The News
Birth rates in the world’s richest economies have more than halved since 1960 to well below the “replacement level” of 2.1 children per woman in all 38 OECD countries except Israel, according to a new study.
The OECD also found that women’s mean age at childbirth was 30.9.
It recommends policymakers concerned about fertility rates promote a more gender-balanced share of work and childcare responsibilities, and prepare for a “lower-fertility future” where fiscal pressures are stronger — such as by encouraging immigration, supporting longer working lives, and enhancing the productivity of the existing workforce.
SIGNALS
Baby-boosting policies have failed to work
Governments are understandably alarmed by falling birth rates, but their efforts to incentivise parenthood through subsidies and handouts — while often valuable as poverty-reduction measures — are founded on a “false diagnosis” of the problem, The Economist argued, since the bulk of the decline comes from younger, poorer women delaying motherhood and therefore having fewer children overall.
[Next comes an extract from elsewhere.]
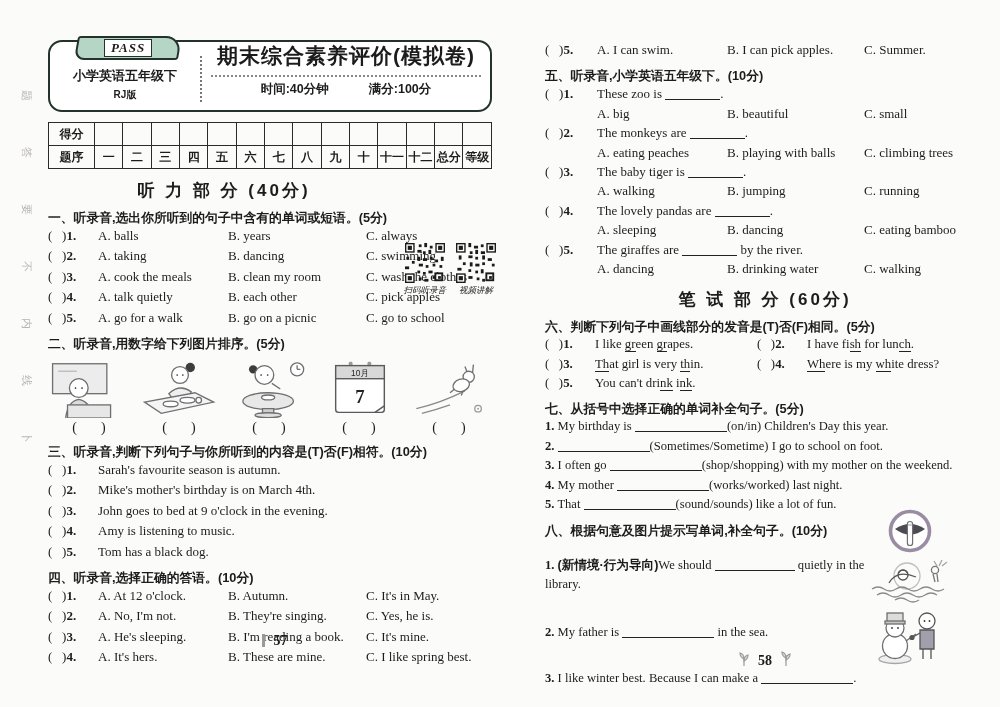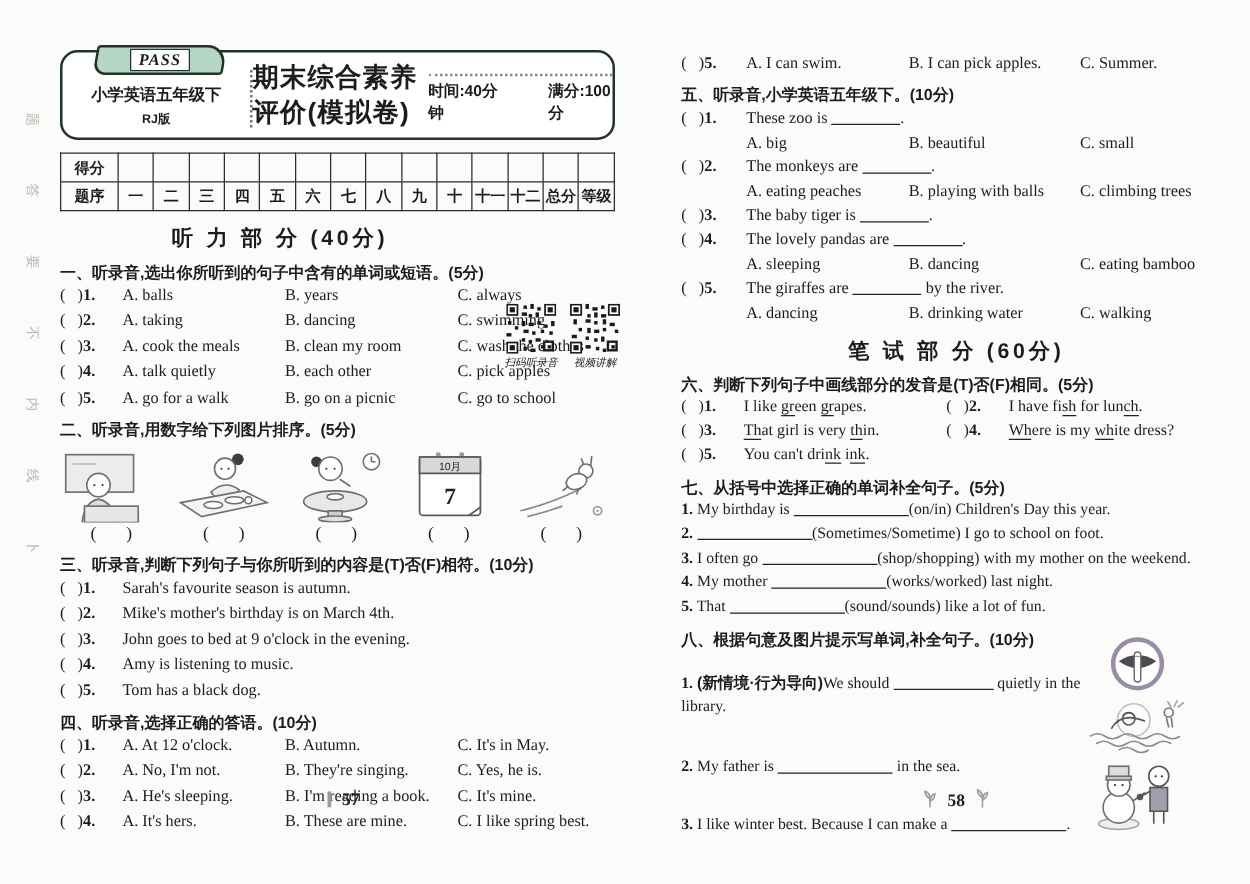"期末综合素养评价(模拟卷)" .header-right { flex-direction: row -> column }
Illiberal governments such as those in Hungary and Russia might have no qualms about rolling back decades of efforts to curb teenage pregnancy and encourage women into work, but there’s still the practical problem that few citizens are productive enough to offset the exorbitant costs of baby-boosting policies. Societies need to instead adapt to this new, aging reality, the outlet added.
Concerns over declining birth rates may slide into ethnonationalism
Global population totals have increased despite below-growth fertility rates across the world since the 1970s, thanks largely to migration, according to the UN’s Population Fund. Crisis talk about birth rates may quietly betray a more ominous logic: “[T]hat if certain birth rates are too low, then others may be too high,” the formulation behind the far-right’s “Great Replacement” conspiracy theory, a columnist wrote in Current Affairs. That higher immigration is rarely considered a solution suggests concerns are ultimately less economic than they are ethno-nationalist, she added.
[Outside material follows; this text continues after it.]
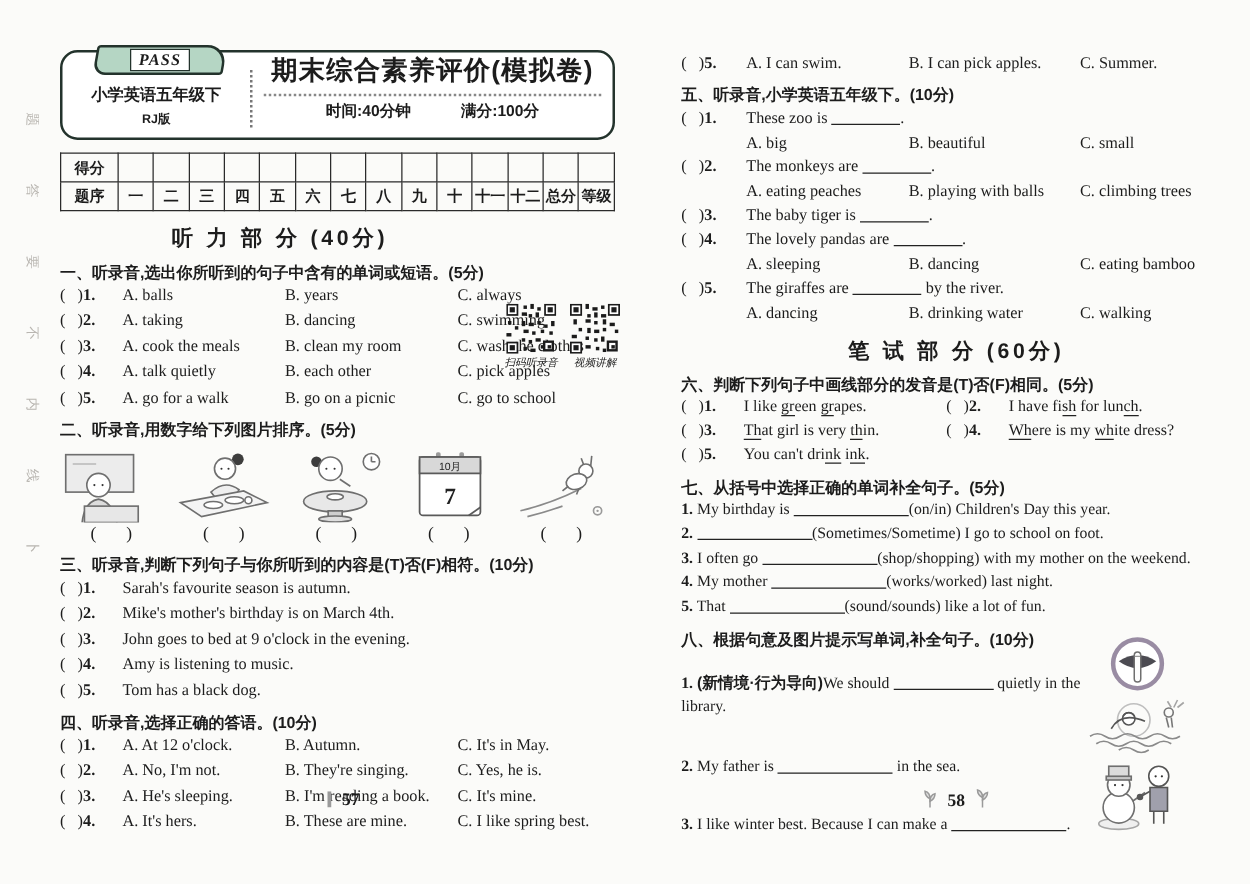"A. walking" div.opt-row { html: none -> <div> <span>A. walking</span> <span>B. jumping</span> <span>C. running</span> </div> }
Women’s bodies risk becoming the battleground
Incentivising birth to fulfill certain collective objectives risks turning women’s bodies into “mere conduits to meet macro demographic targets,” a professor of sociology argued in the Georgetown Journal of International Affairs: As an alternative, “[a] reproductive justice framework… provides a useful lens to think about low birth rate as a social issue, beyond the narratives of heroic mothers saving nations and civilisations,” she added.